Exercise requirements
Check every line of the entries for "shift", and copy the lines that hold it.

Extracted data
::::::::::

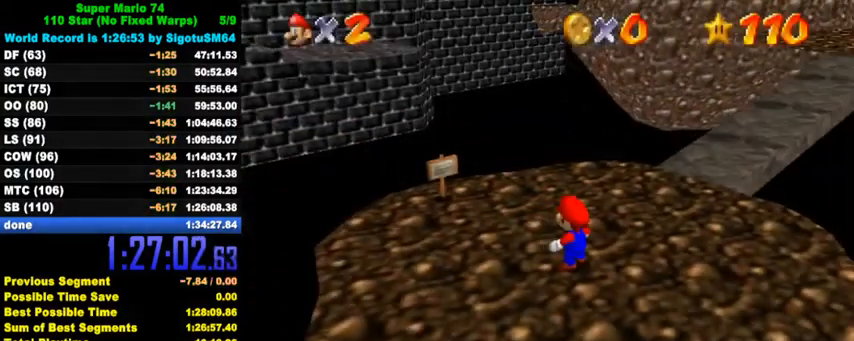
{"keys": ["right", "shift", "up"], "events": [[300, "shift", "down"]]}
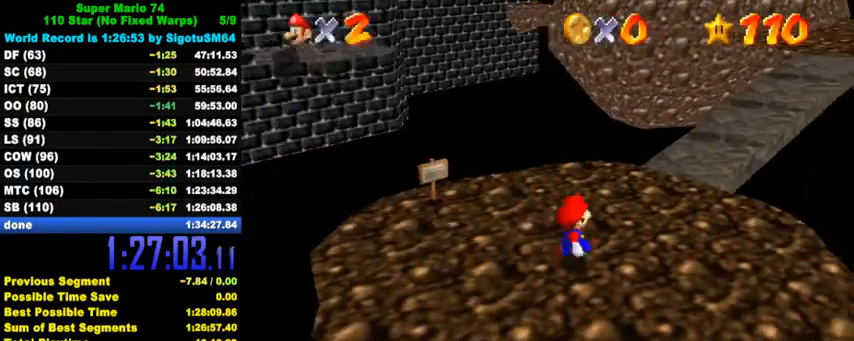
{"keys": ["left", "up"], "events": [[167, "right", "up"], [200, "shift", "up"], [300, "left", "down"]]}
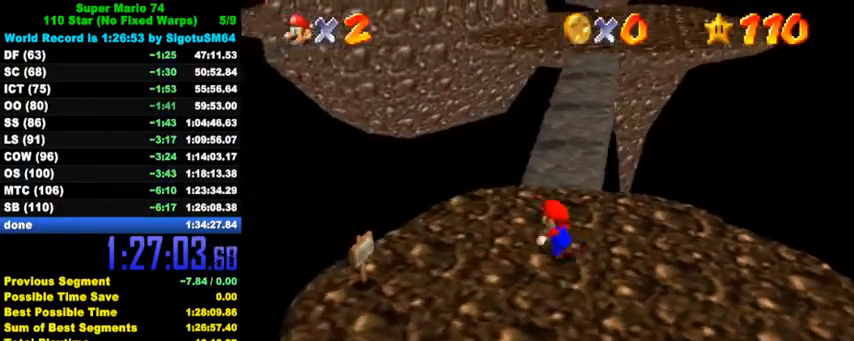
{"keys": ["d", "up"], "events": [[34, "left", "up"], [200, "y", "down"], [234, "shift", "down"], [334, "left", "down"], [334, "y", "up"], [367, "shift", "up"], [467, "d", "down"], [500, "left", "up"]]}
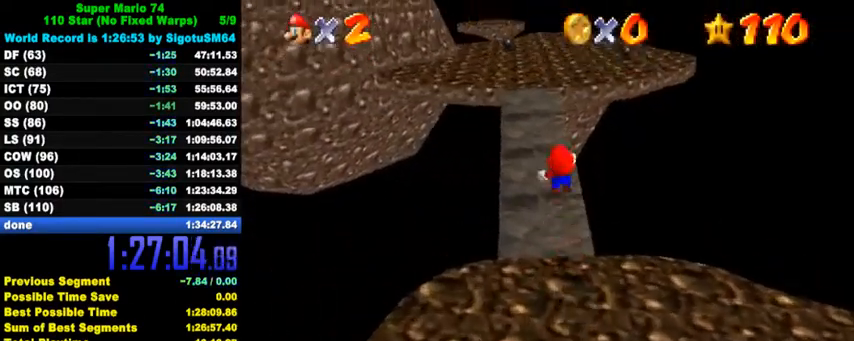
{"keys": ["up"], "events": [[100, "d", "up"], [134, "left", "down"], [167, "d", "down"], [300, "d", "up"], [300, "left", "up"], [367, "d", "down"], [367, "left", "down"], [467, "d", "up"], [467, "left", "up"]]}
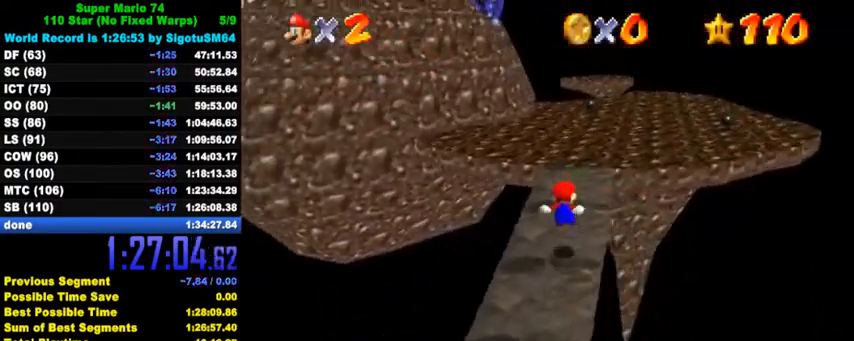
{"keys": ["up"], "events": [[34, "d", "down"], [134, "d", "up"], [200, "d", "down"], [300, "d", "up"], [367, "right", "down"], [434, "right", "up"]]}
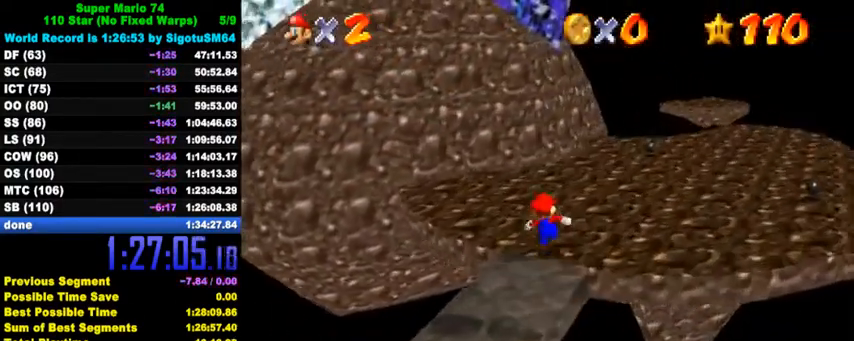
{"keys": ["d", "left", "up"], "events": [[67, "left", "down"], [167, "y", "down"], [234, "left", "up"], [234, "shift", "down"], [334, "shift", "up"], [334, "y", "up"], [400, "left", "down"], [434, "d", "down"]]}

::::::::::

Solution
{"keys": ["right", "shift", "up"], "events": [[300, "shift", "down"]]}
{"keys": ["left", "up"], "events": [[167, "right", "up"], [200, "shift", "up"], [300, "left", "down"]]}
{"keys": ["d", "up"], "events": [[34, "left", "up"], [200, "y", "down"], [234, "shift", "down"], [334, "left", "down"], [334, "y", "up"], [367, "shift", "up"], [467, "d", "down"], [500, "left", "up"]]}
{"keys": ["d", "left", "up"], "events": [[67, "left", "down"], [167, "y", "down"], [234, "left", "up"], [234, "shift", "down"], [334, "shift", "up"], [334, "y", "up"], [400, "left", "down"], [434, "d", "down"]]}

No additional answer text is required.